* _Given information_
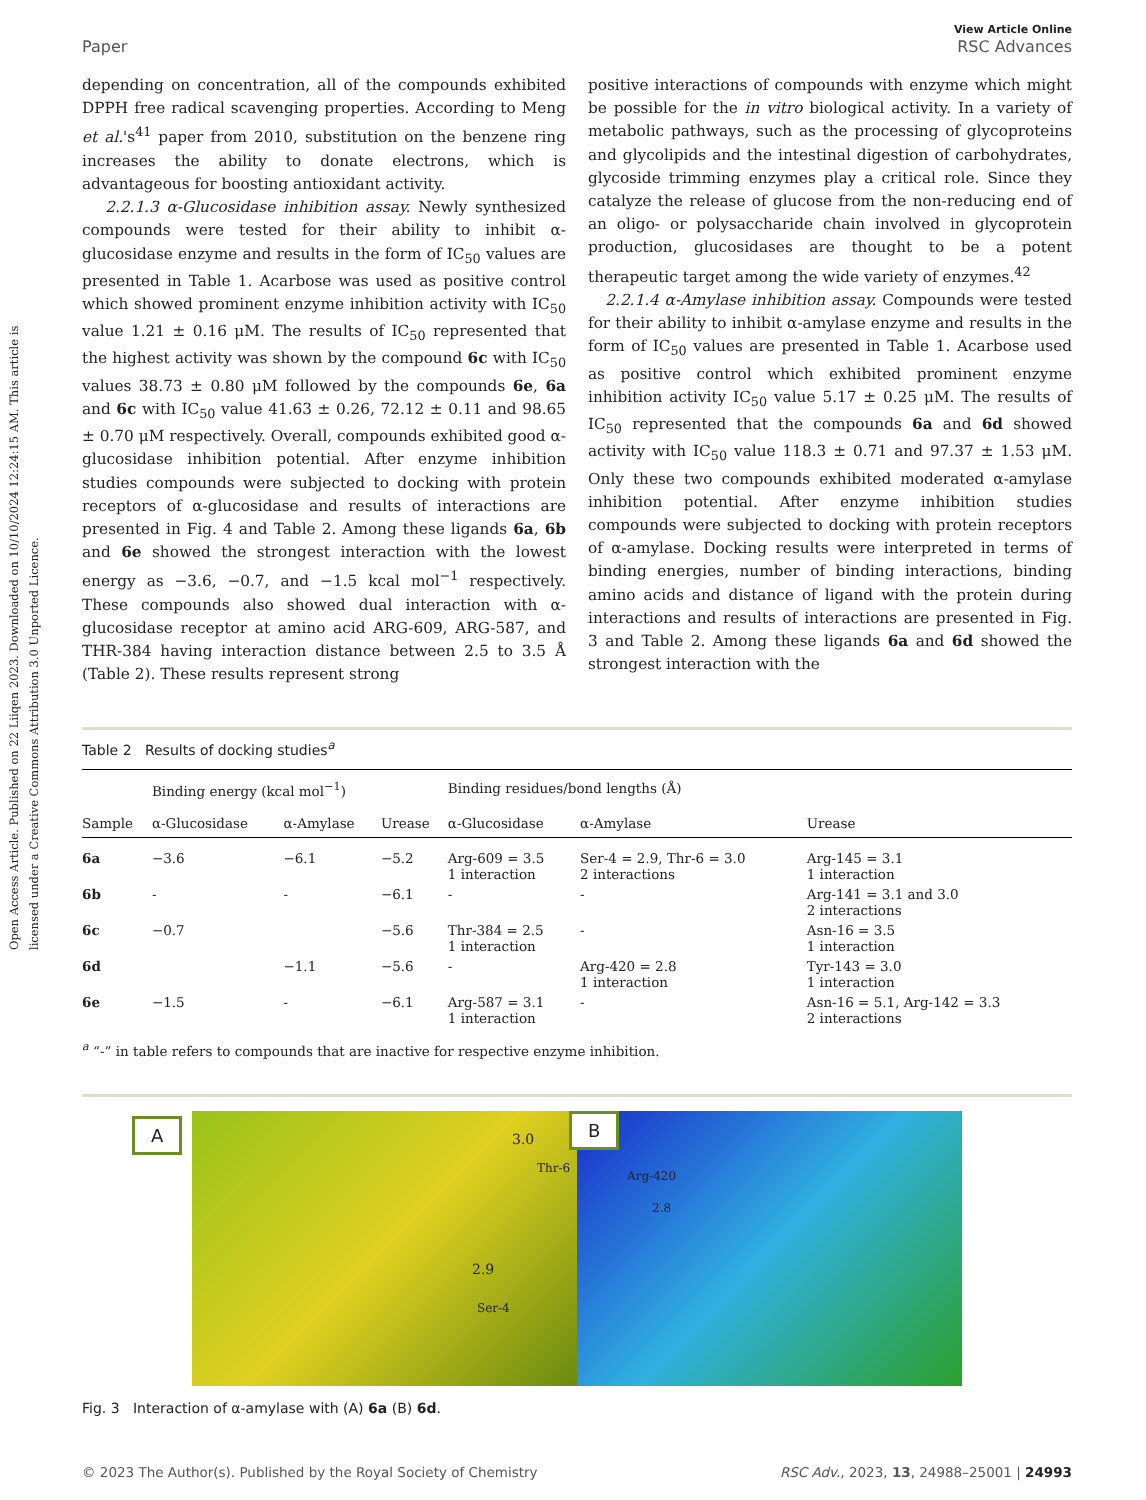Open Access Article. Published on 22 Liiqen 2023. Downloaded on 10/10/2024 12:24:15 AM. This article is licensed under a Creative Commons Attribution 3.0 Unported Licence.
Paper View Article Online
RSC Advances
depending on concentration, all of the compounds exhibited DPPH free radical scavenging properties. According to Meng et al.'s<sup>41</sup> paper from 2010, substitution on the benzene ring increases the ability to donate electrons, which is advantageous for boosting antioxidant activity.
2.2.1.3 α-Glucosidase inhibition assay. Newly synthesized compounds were tested for their ability to inhibit α-glucosidase enzyme and results in the form of IC<sub>50</sub> values are presented in Table 1. Acarbose was used as positive control which showed prominent enzyme inhibition activity with IC<sub>50</sub> value 1.21 ± 0.16 μM. The results of IC<sub>50</sub> represented that the highest activity was shown by the compound 6c with IC<sub>50</sub> values 38.73 ± 0.80 μM followed by the compounds 6e, 6a and 6c with IC<sub>50</sub> value 41.63 ± 0.26, 72.12 ± 0.11 and 98.65 ± 0.70 μM respectively. Overall, compounds exhibited good α-glucosidase inhibition potential. After enzyme inhibition studies compounds were subjected to docking with protein receptors of α-glucosidase and results of interactions are presented in Fig. 4 and Table 2. Among these ligands 6a, 6b and 6e showed the strongest interaction with the lowest energy as −3.6, −0.7, and −1.5 kcal mol<sup>−1</sup> respectively. These compounds also showed dual interaction with α-glucosidase receptor at amino acid ARG-609, ARG-587, and THR-384 having interaction distance between 2.5 to 3.5 Å (Table 2). These results represent strong
positive interactions of compounds with enzyme which might be possible for the in vitro biological activity. In a variety of metabolic pathways, such as the processing of glycoproteins and glycolipids and the intestinal digestion of carbohydrates, glycoside trimming enzymes play a critical role. Since they catalyze the release of glucose from the non-reducing end of an oligo- or polysaccharide chain involved in glycoprotein production, glucosidases are thought to be a potent therapeutic target among the wide variety of enzymes.<sup>42</sup>
2.2.1.4 α-Amylase inhibition assay. Compounds were tested for their ability to inhibit α-amylase enzyme and results in the form of IC<sub>50</sub> values are presented in Table 1. Acarbose used as positive control which exhibited prominent enzyme inhibition activity IC<sub>50</sub> value 5.17 ± 0.25 μM. The results of IC<sub>50</sub> represented that the compounds 6a and 6d showed activity with IC<sub>50</sub> value 118.3 ± 0.71 and 97.37 ± 1.53 μM. Only these two compounds exhibited moderated α-amylase inhibition potential. After enzyme inhibition studies compounds were subjected to docking with protein receptors of α-amylase. Docking results were interpreted in terms of binding energies, number of binding interactions, binding amino acids and distance of ligand with the protein during interactions and results of interactions are presented in Fig. 3 and Table 2. Among these ligands 6a and 6d showed the strongest interaction with the
Table 2 Results of docking studies<sup>a</sup>
| | Binding energy (kcal mol<sup>−1</sup>) | | | Binding residues/bond lengths (Å) | | |
| --- | --- | --- | --- | --- | --- | --- |
| Sample | α-Glucosidase | α-Amylase | Urease | α-Glucosidase | α-Amylase | Urease |
| 6a | −3.6 | −6.1 | −5.2 | Arg-609 = 3.5 1 interaction | Ser-4 = 2.9, Thr-6 = 3.0 2 interactions | Arg-145 = 3.1 1 interaction |
| 6b | - | - | −6.1 | - | - | Arg-141 = 3.1 and 3.0 2 interactions |
| 6c | −0.7 | | −5.6 | Thr-384 = 2.5 1 interaction | - | Asn-16 = 3.5 1 interaction |
| 6d | | −1.1 | −5.6 | - | Arg-420 = 2.8 1 interaction | Tyr-143 = 3.0 1 interaction |
| 6e | −1.5 | - | −6.1 | Arg-587 = 3.1 1 interaction | - | Asn-16 = 5.1, Arg-142 = 3.3 2 interactions |
<sup>a</sup> “-” in table refers to compounds that are inactive for respective enzyme inhibition.
A
3.0
Thr-6
2.9
Ser-4
B
Arg-420
2.8
Fig. 3 Interaction of α-amylase with (A) 6a (B) 6d.
© 2023 The Author(s). Published by the Royal Society of Chemistry RSC Adv., 2023, 13, 24988–25001 | 24993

* _Instructions to follow_
Excluding pictures, print all lines above exactly.

* _Task answer_
Open Access Article. Published on 22 Liiqen 2023. Downloaded on 10/10/2024 12:24:15 AM. This article is licensed under a Creative Commons Attribution 3.0 Unported Licence.
Paper View Article Online
RSC Advances
depending on concentration, all of the compounds exhibited DPPH free radical scavenging properties. According to Meng et al.'s<sup>41</sup> paper from 2010, substitution on the benzene ring increases the ability to donate electrons, which is advantageous for boosting antioxidant activity.
2.2.1.3 α-Glucosidase inhibition assay. Newly synthesized compounds were tested for their ability to inhibit α-glucosidase enzyme and results in the form of IC<sub>50</sub> values are presented in Table 1. Acarbose was used as positive control which showed prominent enzyme inhibition activity with IC<sub>50</sub> value 1.21 ± 0.16 μM. The results of IC<sub>50</sub> represented that the highest activity was shown by the compound 6c with IC<sub>50</sub> values 38.73 ± 0.80 μM followed by the compounds 6e, 6a and 6c with IC<sub>50</sub> value 41.63 ± 0.26, 72.12 ± 0.11 and 98.65 ± 0.70 μM respectively. Overall, compounds exhibited good α-glucosidase inhibition potential. After enzyme inhibition studies compounds were subjected to docking with protein receptors of α-glucosidase and results of interactions are presented in Fig. 4 and Table 2. Among these ligands 6a, 6b and 6e showed the strongest interaction with the lowest energy as −3.6, −0.7, and −1.5 kcal mol<sup>−1</sup> respectively. These compounds also showed dual interaction with α-glucosidase receptor at amino acid ARG-609, ARG-587, and THR-384 having interaction distance between 2.5 to 3.5 Å (Table 2). These results represent strong
positive interactions of compounds with enzyme which might be possible for the in vitro biological activity. In a variety of metabolic pathways, such as the processing of glycoproteins and glycolipids and the intestinal digestion of carbohydrates, glycoside trimming enzymes play a critical role. Since they catalyze the release of glucose from the non-reducing end of an oligo- or polysaccharide chain involved in glycoprotein production, glucosidases are thought to be a potent therapeutic target among the wide variety of enzymes.<sup>42</sup>
2.2.1.4 α-Amylase inhibition assay. Compounds were tested for their ability to inhibit α-amylase enzyme and results in the form of IC<sub>50</sub> values are presented in Table 1. Acarbose used as positive control which exhibited prominent enzyme inhibition activity IC<sub>50</sub> value 5.17 ± 0.25 μM. The results of IC<sub>50</sub> represented that the compounds 6a and 6d showed activity with IC<sub>50</sub> value 118.3 ± 0.71 and 97.37 ± 1.53 μM. Only these two compounds exhibited moderated α-amylase inhibition potential. After enzyme inhibition studies compounds were subjected to docking with protein receptors of α-amylase. Docking results were interpreted in terms of binding energies, number of binding interactions, binding amino acids and distance of ligand with the protein during interactions and results of interactions are presented in Fig. 3 and Table 2. Among these ligands 6a and 6d showed the strongest interaction with the
Table 2 Results of docking studies<sup>a</sup>
| | Binding energy (kcal mol<sup>−1</sup>) | | | Binding residues/bond lengths (Å) | | |
| --- | --- | --- | --- | --- | --- | --- |
| Sample | α-Glucosidase | α-Amylase | Urease | α-Glucosidase | α-Amylase | Urease |
| 6a | −3.6 | −6.1 | −5.2 | Arg-609 = 3.5 1 interaction | Ser-4 = 2.9, Thr-6 = 3.0 2 interactions | Arg-145 = 3.1 1 interaction |
| 6b | - | - | −6.1 | - | - | Arg-141 = 3.1 and 3.0 2 interactions |
| 6c | −0.7 | | −5.6 | Thr-384 = 2.5 1 interaction | - | Asn-16 = 3.5 1 interaction |
| 6d | | −1.1 | −5.6 | - | Arg-420 = 2.8 1 interaction | Tyr-143 = 3.0 1 interaction |
| 6e | −1.5 | - | −6.1 | Arg-587 = 3.1 1 interaction | - | Asn-16 = 5.1, Arg-142 = 3.3 2 interactions |
<sup>a</sup> “-” in table refers to compounds that are inactive for respective enzyme inhibition.
A
3.0
Thr-6
2.9
Ser-4
B
Arg-420
2.8
Fig. 3 Interaction of α-amylase with (A) 6a (B) 6d.
© 2023 The Author(s). Published by the Royal Society of Chemistry RSC Adv., 2023, 13, 24988–25001 | 24993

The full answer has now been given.